┌─ DOCUMENT SECTION
2. '08 Chevy Colorado, 2wd rear

3. Snow tires on rear only

4. Um... well everyone has seen people go off the road on snow usually so, yes I've encountered this? Experience personally, grew up in snow that usually would be with us 5-6 months a year and used to race on dirt for years so, I'm used to feeling what the vehicle is doing and controlling going sideways.


----------



## Grizz (Nov 10, 2008)

Flick Montana said:


> AWD has NOTHING to do with traction in the snow. AWD simply helps if you should get stuck. If you are doing 40mph on ice you are going to slide just like anyone else.


4WD on the other hand...

So if AWD has nothing to do with traction why does it help you when stuck?

55mph all the way (slowing for corners), unless I can't see or someone slow is in front.
Never use chains, they limit your speed. Never use brakes.


----------



## Vlaze (Nov 12, 2008)

Flick Montana said:


> People think that AWD means they are invincible. AWD has NOTHING to do with traction in the snow. AWD simply helps if you should get stuck. If you are doing 40mph on ice you are going to slide just like anyone else.



4WD FTW


----------



## jeri534 (Feb 19, 2008)

I usually drive what Im comfortable with, could be the speed limit, could be under...just really depends where I am and how my car feels.

I drive 










Run Blizzak WS-60 studless snow/ice tires


----------



## Grizz (Nov 10, 2008)

Is that a Lancer?

Looks like you're fine in 4 inches or less. How do you get to the mountain on the deep days?


----------



## jeri534 (Feb 19, 2008)

Grizz said:


> Is that a Lancer?
> 
> Looks like you're fine in 4 inches or less. How do you get to the mountain on the deep days?



Lancer Evo


And I was driving in foot high snow 2 weeks ago, just plowing through it easily...


----------



## Guest (Jan 3, 2009)

jeri534 said:


> Lancer Evo
> 
> 
> And I was driving in foot high snow 2 weeks ago, just plowing through it easily...


You are so lucky to have been driving in 12 inches of snow  I'm praying for that up here.


----------



## KIRKRIDER (Mar 18, 2008)

That was Kirkwood...Fantastic. 
Went up there in similar conditions with my original tires 45K on them...coming down was dangerous. So I got new Sumitomo HTR+...and turned that car into a snowcat...I kept pushing never reaching the limit or slipping, there was a good cover of snow on top of ice, the car was going up like nothing and coming down like it was paved road...I was at the speed limit, sometimes above, when no cars were present...really fun, and safe with new tires.

I drive a 06 Subaru WRX, AWD, All season SUMITOMO HTR+


----------



## Flick Montana (Jul 9, 2007)

Grizz said:


> So if AWD has nothing to do with traction why does it help you when stuck?


Without getting technical, I'll say this. AWD simply puts power to all 4 wheels. It helps when you need traction from a stop because you don't have two wheels providing no push like you do in a 2WD car. So the car is able to get moving better, especially if the stuck wheels on the 2WD cars are NOT drive wheels. For instance, my RWD car can't get through snow because it can't push the dead front wheels through snow.
└─
┌─ SUPPLIED MATERIAL
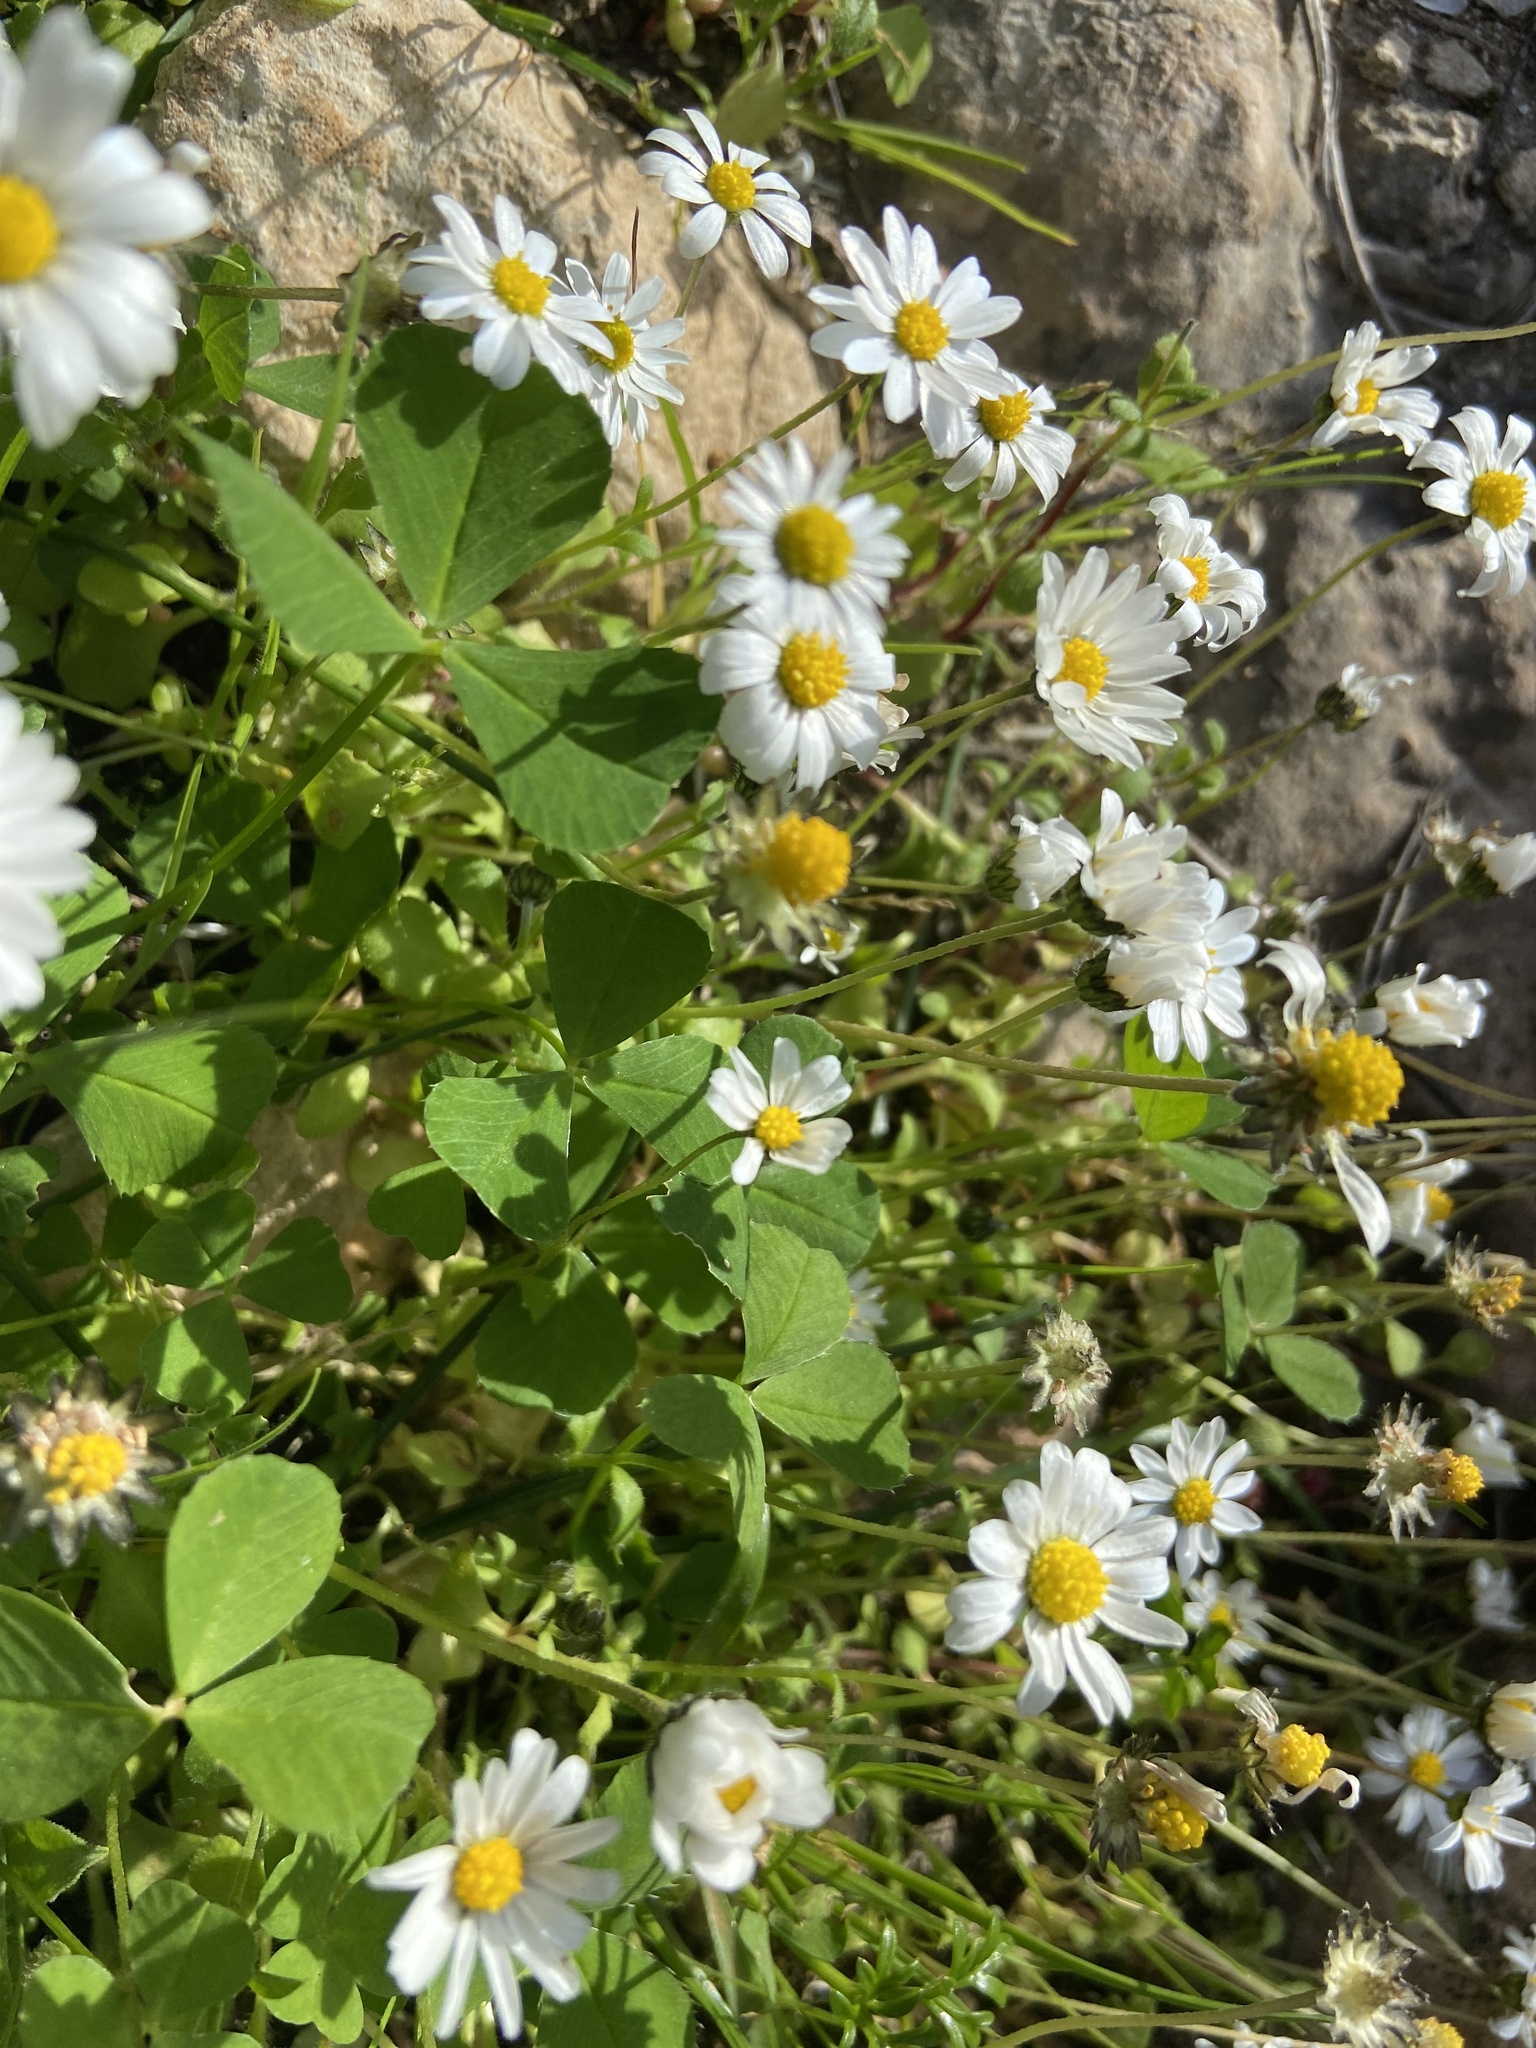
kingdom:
└─
Retype the portion of the forum thread on driving in snow between "55mph all the" and "(Nov 12, 2008)", inclusive.

55mph all the way (slowing for corners), unless I can't see or someone slow is in front.
Never use chains, they limit your speed. Never use brakes.


----------



## Vlaze (Nov 12, 2008)